→ **THE TASKS**
#1 Answer these questions from the WW1 blog post:
(a) What is Chris Spreit working on?
(b) Which researcher carried out underground research near La Boisselle?
(c) How far is La Boisselle from Beaumont-Hamel?
#2 Pick up the WW1 blog post after its last sentence and continue it.

→ **TEXT EXCERPT**
========================================
Saturday 3 August 2013

Saddening and humbling - 'the guilty landscape'


I just received this from Chris Spreit who, as I reported in an earlier blog, is hard at work putting the finishing touches to his poetry anthology.  I thought I would share it with you - although, strictly speaking it is not about women who wrote poetry during WW1, there are many such in Chris's book.

This is what he sent:

I have just come across it while checking out a WW1 digital forum which I regularly go on.
The broadcast, in fact, is a follow-up item that has recently been shot as a sequel to an earlier item that dealt with the underground research which the famous British researcher Peter Barton executed in the vicinity of the Somme Hamlet of La Boisselle.
As I am sure you will all know, La Boisselle is in the neighbourhood of all those places where Edmund Blunden, Siegfried Sassoon, Robert Graves, Edward Thomas and Wilfred Owen saw action. La Boisselle is only a couple of kilometres away from Beaumont-Hamel, Mesnil, Pozières, Serre, Auchonvillers and the Lochnagar Crater... It was practically at the rim of those tragical developments of the First Day of July 1916, which annihilated several of the Pals battalions (incl. the boys from Accrington). 
Even if you do not understand the bits in Dutch, I am certain you will pick up the bulk of what the broadcast wants to drive home from the way that Mr Barton comments on his findings and his reflections.
========================================
→ **RECORDED DATA**
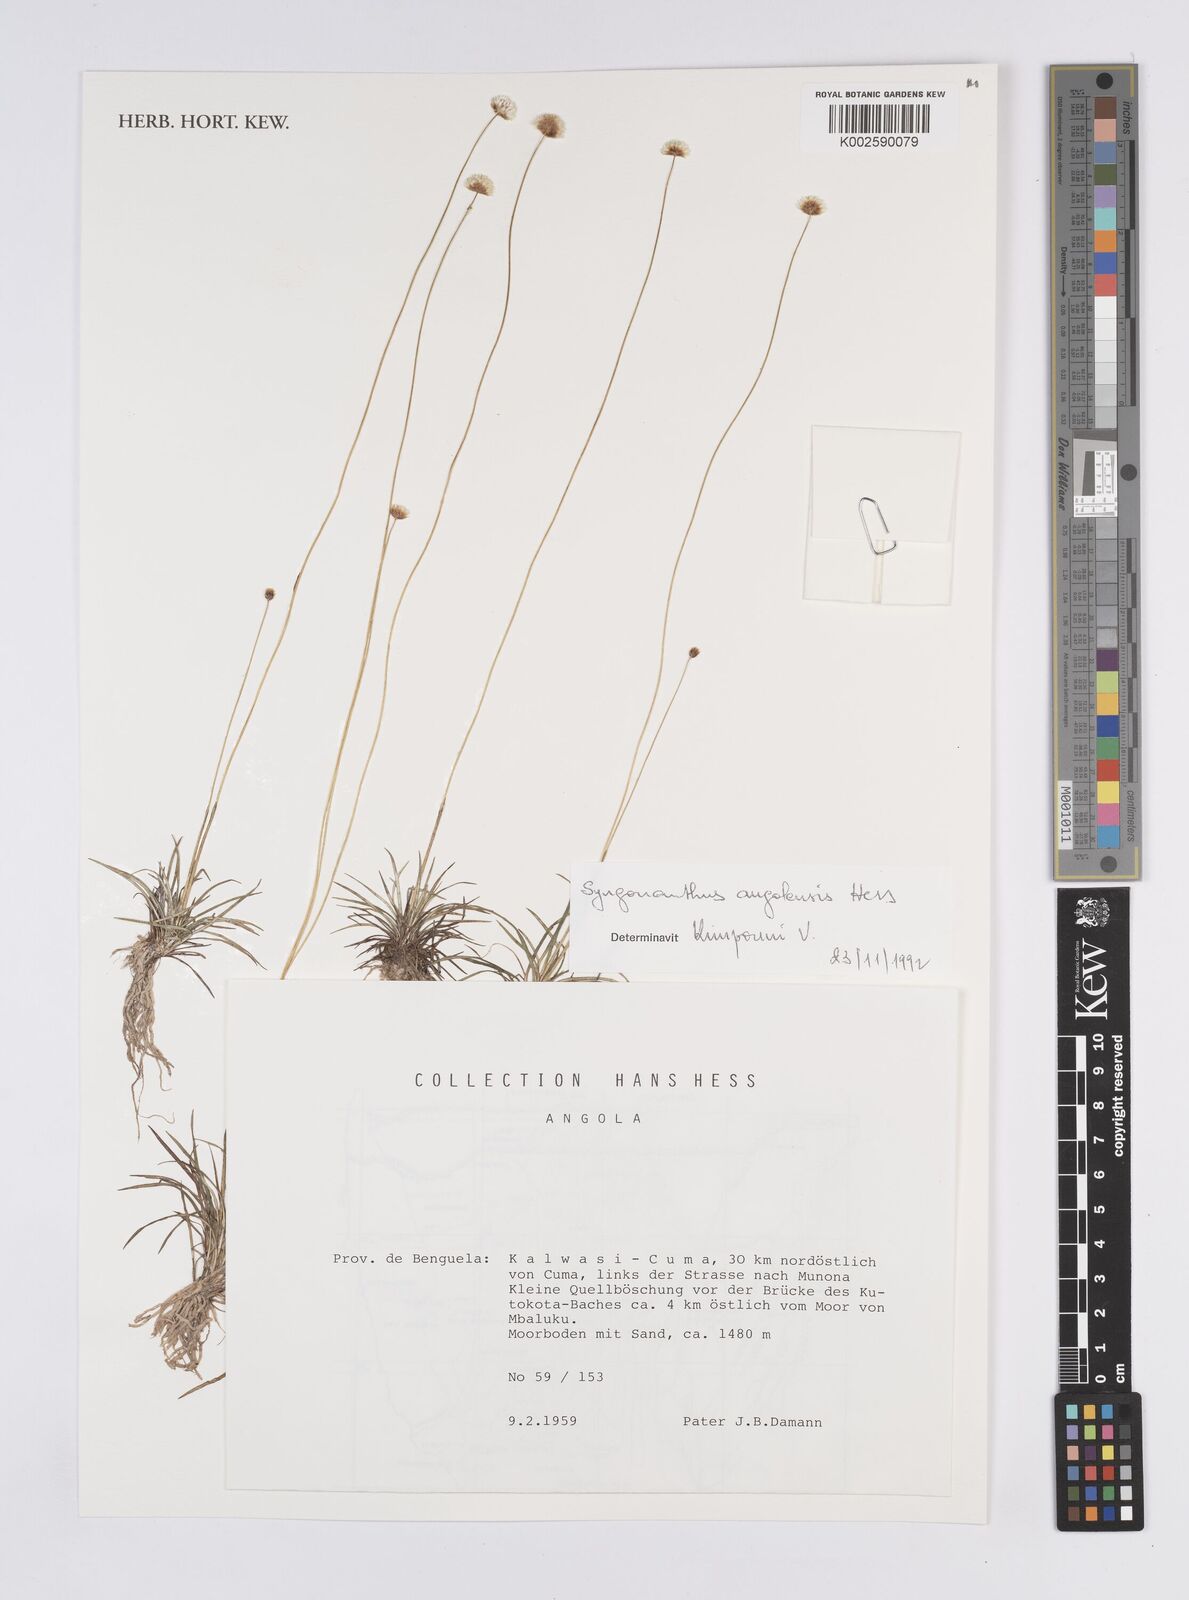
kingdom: Plantae
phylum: Tracheophyta
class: Liliopsida
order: Poales
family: Eriocaulaceae
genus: Syngonanthus
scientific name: Syngonanthus angolensis
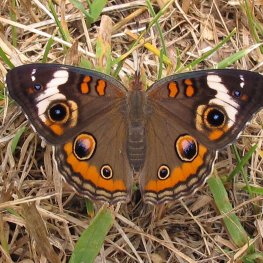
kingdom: Animalia
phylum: Arthropoda
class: Insecta
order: Lepidoptera
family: Nymphalidae
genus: Junonia
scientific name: Junonia coenia
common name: Common Buckeye
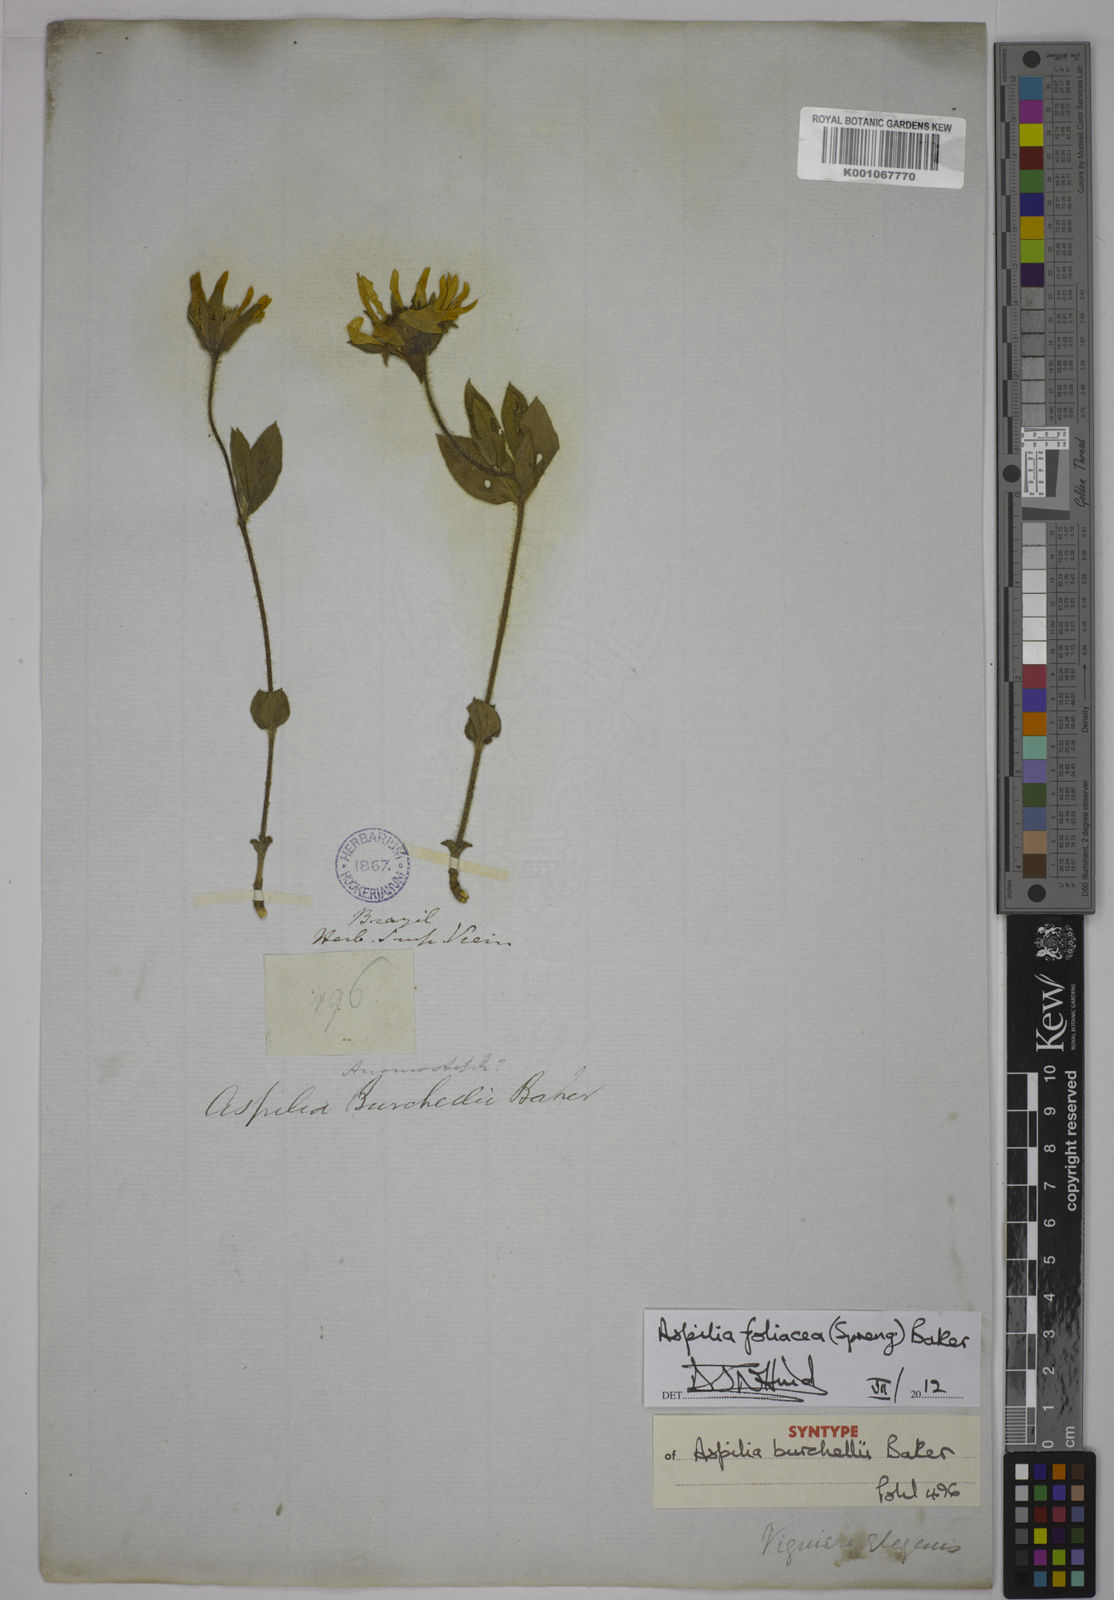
========================================
→ **ANSWERS GIVEN**
#1
(a) He is putting the finishing touches to his poetry anthology.
(b) The British researcher Peter Barton carried out the research.
(c) La Boisselle is only a couple of kilometres from Beaumont-Hamel.

#2
At one stage Barton explains that, owing to the fact that the underground listening tunnels stretched out into the No Man's Land from both sides, the men were forced to dig the ground with their hands lest they should be heard by the opponent.
The Dutch presenter goes on to describe the placid and peaceful surroundings as 'the guilty landscape', knowing that there was so much relentless fighting there, which left so much death hidden somewhere under French soil. This immediately made me think of the title of Margi's Edmund Blunden poetry volume, 'The Deceitful Calm'.
Isn't this deceitful calm a perfect synonym of that guilty landscape? And aren't the 'skeletons in the cupboard' still, no matter if this is 100 years on or not?

In a recent article on the Ypres Salient, I read that approximately 200,000 dead might still be somewhere, anywhere, below French and Flemish soil. How saddening a thought, isn't it, and how humbling at the same time..."

I agree with Chris's sentiments entirely - "saddening and humbling at the same time..."  Thank you so much Chris.

The Landscape

Mary Riter Hamilton was the Canadian artist who was commissioned by the Canadian War Amputees Association to travel to France and Flanders in early 1919 in order to paint what she saw of the immediate aftermath of the War. 

Mary spent three years there, living in a little tin hut among the Chinese civilian workers who helped clear away the mess.   Her paintings show clearly how that 'guilty landscape' looked once the fighting had ended.   Mother Nature is kind and constantly replenishes what we humans destroy.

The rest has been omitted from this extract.